[Python-ideas] The async API of the future: Reactors

Mon Oct 15 00:05:26 CEST 2012

On Sun, Oct 14, 2012 at 2:55 PM, Rene Nejsum <rene at stranden.com> wrote:
>
> On Oct 14, 2012, at 9:22 PM, Guido van Rossum <guido at python.org> wrote:
>
>> On Sun, Oct 14, 2012 at 10:51 AM, Rene Nejsum <rene at stranden.com> wrote:
>>> On the high level (Python) basically what you need is that the queue.get()
>>> can handle:
>>> 1) Python objects (as today)
>>> 2) timeout (as today, maybe in mills instead of seconds)
>>> 3) Network (socket input/state change)
>>> 4) File desc input/state change
>>> 5) Other I/O changes like serial comm, etc.
>>> 6) Maybe also yield based coroutine support ?
>>>
>>> This requires support from the underlaying
>>> OS. A support which is probably not there today ?
>>>
>>> As far as I can see, having this one extended queue.get() would nicely enable
>>> all high level concurrency issues in Python.
>>
>> [...]
>>
>>> I believe a "super" queue.get() would solve all use cases.
>>>
>>> I have no idea on how difficult it would be to implement in
>>> a cross platform manner.
>>
>> Hm. I know that a common (and often right!) recommendation for thread
>> communication is to use the queue module. But that module is meant to
>> work with threads. I think that the correct I/O primitives are more
>> likely to come by looking at what Tornado and Twisted have done than
>> by trying to "pimp up" the queue module -- it's good for what it does,
>> but trying to add all that new functionality to it doesn't sound like
>> a good fit.
>
> You are probably right about the queue class. Maybe it should be a new class,
> but I still believe I would be an excellent fit for doing concurrent stuff if Python
> had a multiplexer message queue, Python is high-level enough to be able to
> hide thread/select/read etc.

I believe that the Twisted and Tornado event loops have APIs to push
work into a thread and/or process, and it will be a requirement for
the new stdlib event loop. However the main focus of the current
effort is not making the distinction between process, threads and
tasks (or microthreads or coroutines) disappear -- it is simply to
have the most useful API for tasks.

> A while ago I implemented pyworks (bitbucket.org/raindog/pyworks) which
> is a kind of Erlang implementation for Python, making objects concurrent and return
> values Futures, without adding much new code. Methods are sent asynchronous, simply
> by doing standard obj.method(). obj is a proxy for the real object sending method() as a
> message to the real object running in a separate thread. Return value is a Future. So
> you can do
>
>         val = obj.method()
>         … continue async with method()
>         … and do some other stuff, until:
>         print val
>
> which will hang waiting for the Future to complete, if it's not.

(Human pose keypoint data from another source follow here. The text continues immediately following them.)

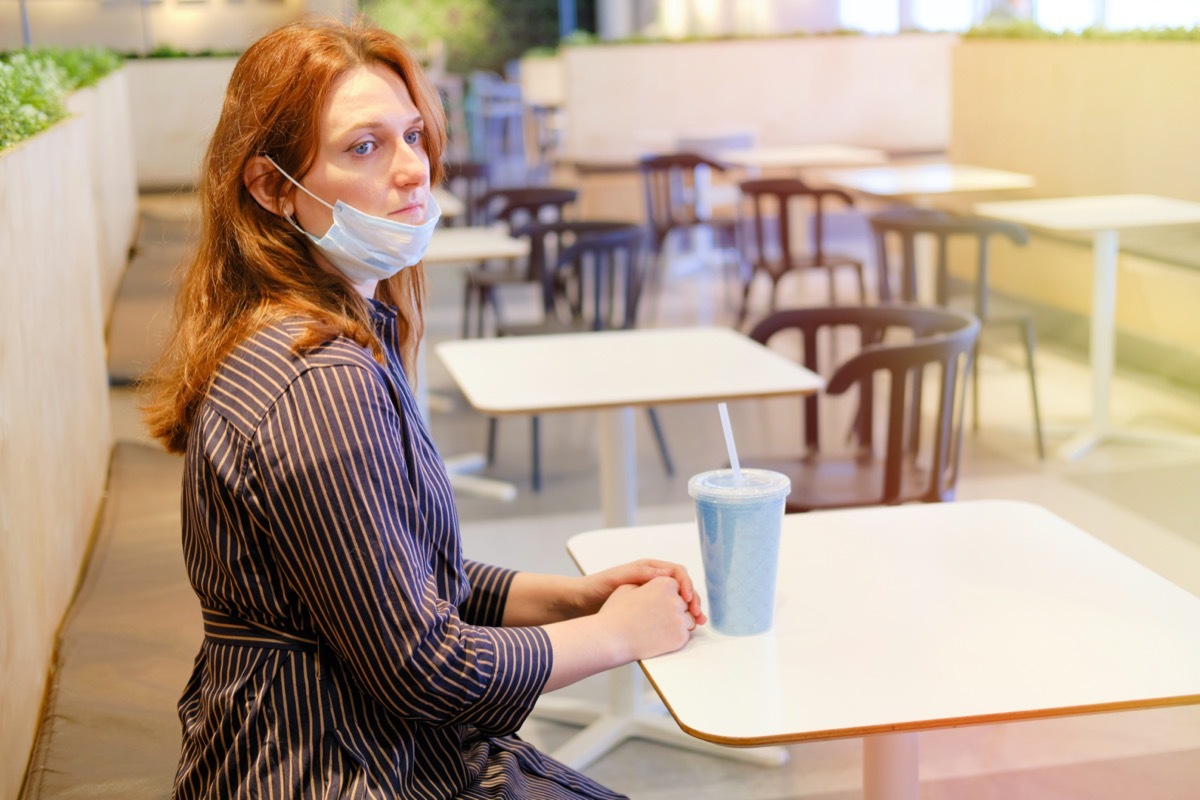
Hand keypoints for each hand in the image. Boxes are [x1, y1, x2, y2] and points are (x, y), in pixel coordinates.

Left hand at [577, 559, 706, 625]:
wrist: (581, 603)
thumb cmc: (597, 587)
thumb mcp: (620, 578)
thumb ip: (641, 574)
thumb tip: (667, 574)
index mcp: (650, 570)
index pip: (678, 573)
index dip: (687, 585)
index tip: (688, 598)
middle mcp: (654, 582)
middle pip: (682, 589)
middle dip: (694, 600)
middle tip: (699, 614)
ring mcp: (652, 598)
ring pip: (678, 603)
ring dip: (690, 612)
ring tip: (697, 623)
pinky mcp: (649, 612)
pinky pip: (669, 614)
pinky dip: (678, 621)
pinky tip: (683, 630)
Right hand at [597, 576, 696, 660]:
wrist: (611, 638)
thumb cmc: (616, 613)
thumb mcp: (628, 588)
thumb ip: (647, 583)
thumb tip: (656, 584)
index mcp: (664, 584)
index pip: (677, 586)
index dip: (670, 594)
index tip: (665, 601)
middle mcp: (675, 599)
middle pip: (684, 602)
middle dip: (675, 608)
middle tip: (660, 616)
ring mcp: (679, 619)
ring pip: (688, 619)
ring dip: (678, 622)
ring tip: (659, 627)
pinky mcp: (680, 637)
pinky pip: (685, 634)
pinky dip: (676, 635)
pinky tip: (661, 636)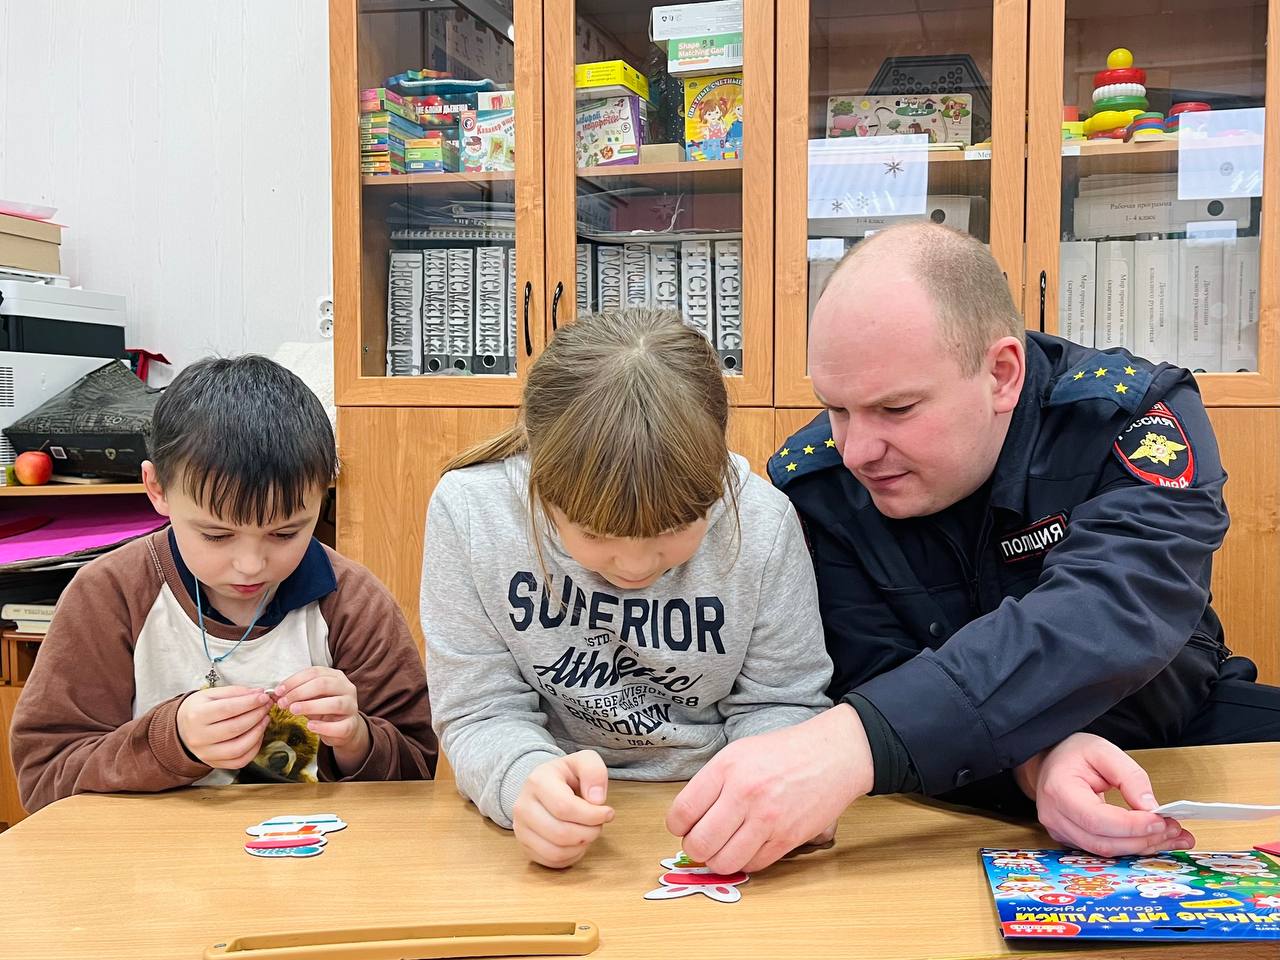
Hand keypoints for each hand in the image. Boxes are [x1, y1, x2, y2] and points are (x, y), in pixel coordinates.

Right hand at [177, 685, 270, 769]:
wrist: (181, 729)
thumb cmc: (198, 710)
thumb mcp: (210, 695)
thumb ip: (235, 692)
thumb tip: (258, 693)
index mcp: (196, 715)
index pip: (227, 709)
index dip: (249, 703)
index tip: (263, 697)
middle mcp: (199, 737)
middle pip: (235, 728)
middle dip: (257, 715)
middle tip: (267, 705)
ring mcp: (206, 753)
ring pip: (239, 748)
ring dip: (258, 732)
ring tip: (264, 719)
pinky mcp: (215, 763)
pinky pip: (240, 761)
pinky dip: (254, 748)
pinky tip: (258, 734)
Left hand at [275, 667, 369, 772]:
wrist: (344, 728)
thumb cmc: (324, 709)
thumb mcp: (311, 698)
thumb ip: (297, 693)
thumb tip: (276, 694)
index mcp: (336, 677)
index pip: (314, 672)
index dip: (294, 680)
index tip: (278, 691)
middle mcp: (347, 688)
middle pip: (324, 684)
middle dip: (300, 692)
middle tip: (283, 702)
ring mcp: (351, 707)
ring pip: (334, 704)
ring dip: (310, 706)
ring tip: (293, 711)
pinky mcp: (352, 725)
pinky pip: (339, 726)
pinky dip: (323, 726)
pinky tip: (310, 726)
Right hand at [513, 751, 614, 868]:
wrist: (543, 785)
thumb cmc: (566, 775)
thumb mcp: (583, 761)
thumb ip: (594, 772)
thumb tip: (597, 799)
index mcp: (538, 781)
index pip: (565, 807)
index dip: (591, 815)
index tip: (608, 813)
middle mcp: (523, 806)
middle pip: (560, 833)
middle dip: (589, 832)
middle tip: (599, 824)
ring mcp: (520, 828)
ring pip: (555, 851)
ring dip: (581, 846)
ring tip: (588, 831)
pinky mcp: (524, 846)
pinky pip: (551, 861)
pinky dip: (571, 856)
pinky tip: (577, 842)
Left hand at [667, 705, 872, 873]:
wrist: (831, 755)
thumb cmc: (782, 752)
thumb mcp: (738, 753)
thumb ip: (711, 783)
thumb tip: (686, 818)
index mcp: (726, 768)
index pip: (683, 812)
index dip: (676, 826)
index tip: (682, 826)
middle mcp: (744, 794)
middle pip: (699, 843)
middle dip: (694, 847)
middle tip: (702, 840)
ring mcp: (767, 819)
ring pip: (723, 862)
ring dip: (717, 860)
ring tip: (722, 847)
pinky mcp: (787, 839)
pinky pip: (753, 865)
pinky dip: (744, 862)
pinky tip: (747, 847)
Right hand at [1016, 732, 1194, 856]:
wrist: (1050, 761)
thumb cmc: (1073, 753)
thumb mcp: (1104, 752)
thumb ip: (1130, 776)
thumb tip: (1151, 808)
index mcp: (1059, 791)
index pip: (1097, 819)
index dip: (1131, 825)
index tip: (1160, 820)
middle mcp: (1054, 816)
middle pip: (1103, 842)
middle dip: (1143, 839)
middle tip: (1174, 829)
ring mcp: (1060, 831)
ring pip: (1105, 851)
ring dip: (1141, 846)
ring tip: (1171, 836)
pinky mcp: (1070, 839)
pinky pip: (1103, 849)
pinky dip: (1130, 846)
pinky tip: (1152, 839)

That sounds like implicit futures (to use the Wikipedia article's
terminology). I'm not a big fan of that. In fact, I'm proposing an API
where all task switching is explicit, using the yield keyword (or
yield from), and accessing the value of a future is also explicit in
such a system.

> It has been used in a couple of projects, making it much easier to do concurrent systems.
> But, it would be great if the object/task could wait for more events than queue.get()

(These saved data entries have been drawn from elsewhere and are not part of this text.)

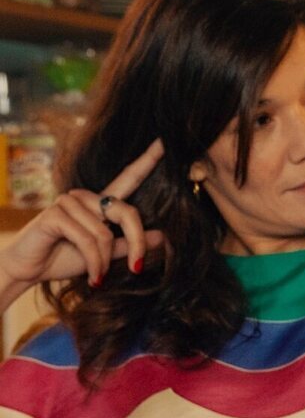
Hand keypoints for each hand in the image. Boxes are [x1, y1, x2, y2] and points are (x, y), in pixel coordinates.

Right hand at [0, 140, 166, 288]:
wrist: (27, 270)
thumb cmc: (62, 258)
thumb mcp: (103, 254)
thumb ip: (128, 244)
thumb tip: (162, 236)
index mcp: (100, 201)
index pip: (128, 177)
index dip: (147, 160)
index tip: (164, 141)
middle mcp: (86, 197)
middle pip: (128, 213)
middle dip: (136, 244)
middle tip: (138, 268)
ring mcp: (69, 202)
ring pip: (105, 233)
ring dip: (105, 261)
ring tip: (98, 276)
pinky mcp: (55, 215)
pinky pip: (87, 240)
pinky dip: (94, 262)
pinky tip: (92, 276)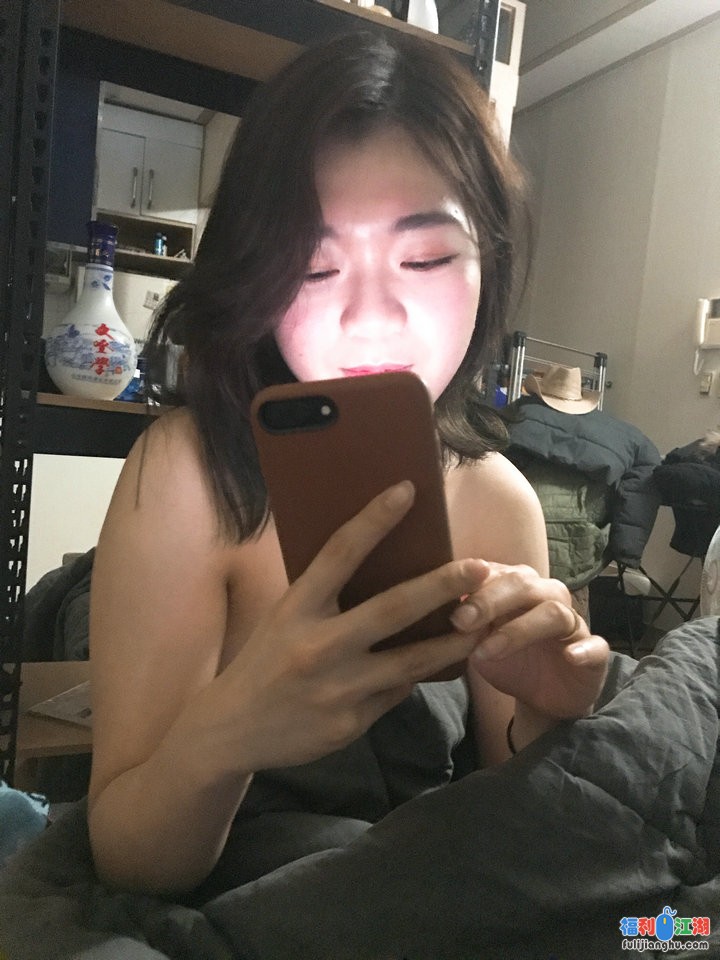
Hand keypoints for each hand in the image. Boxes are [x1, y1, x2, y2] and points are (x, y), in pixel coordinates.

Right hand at [204, 482, 487, 773]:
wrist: (230, 730)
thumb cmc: (264, 661)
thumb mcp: (284, 618)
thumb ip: (326, 599)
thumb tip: (387, 572)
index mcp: (295, 608)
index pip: (339, 552)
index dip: (375, 519)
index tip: (407, 490)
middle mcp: (317, 645)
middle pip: (392, 609)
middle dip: (442, 585)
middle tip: (481, 566)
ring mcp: (336, 687)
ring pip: (412, 661)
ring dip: (454, 641)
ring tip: (487, 622)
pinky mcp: (350, 722)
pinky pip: (395, 693)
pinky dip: (416, 676)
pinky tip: (435, 665)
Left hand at [450, 562, 608, 721]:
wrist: (542, 697)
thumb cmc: (508, 659)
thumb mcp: (479, 640)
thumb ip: (463, 620)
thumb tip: (430, 600)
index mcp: (517, 587)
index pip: (495, 572)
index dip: (470, 585)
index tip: (443, 605)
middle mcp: (547, 597)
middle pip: (523, 583)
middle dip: (489, 600)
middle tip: (460, 622)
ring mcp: (573, 624)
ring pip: (554, 612)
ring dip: (519, 630)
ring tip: (487, 651)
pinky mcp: (594, 653)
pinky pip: (595, 646)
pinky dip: (585, 649)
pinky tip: (570, 656)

I still think you're focused more on concurrent CPU activity than
async I/O. These are quire different fields, even though they often
use similar terminology (like future, task/thread/process,
concurrent/parallel, spawn/join, queue). I think the keyword that most
distinguishes them is "event". If you hear people talk about events
they are probably multiplexing I/O, not CPU activities.

-- 
--Guido van Rossum (python.org/~guido)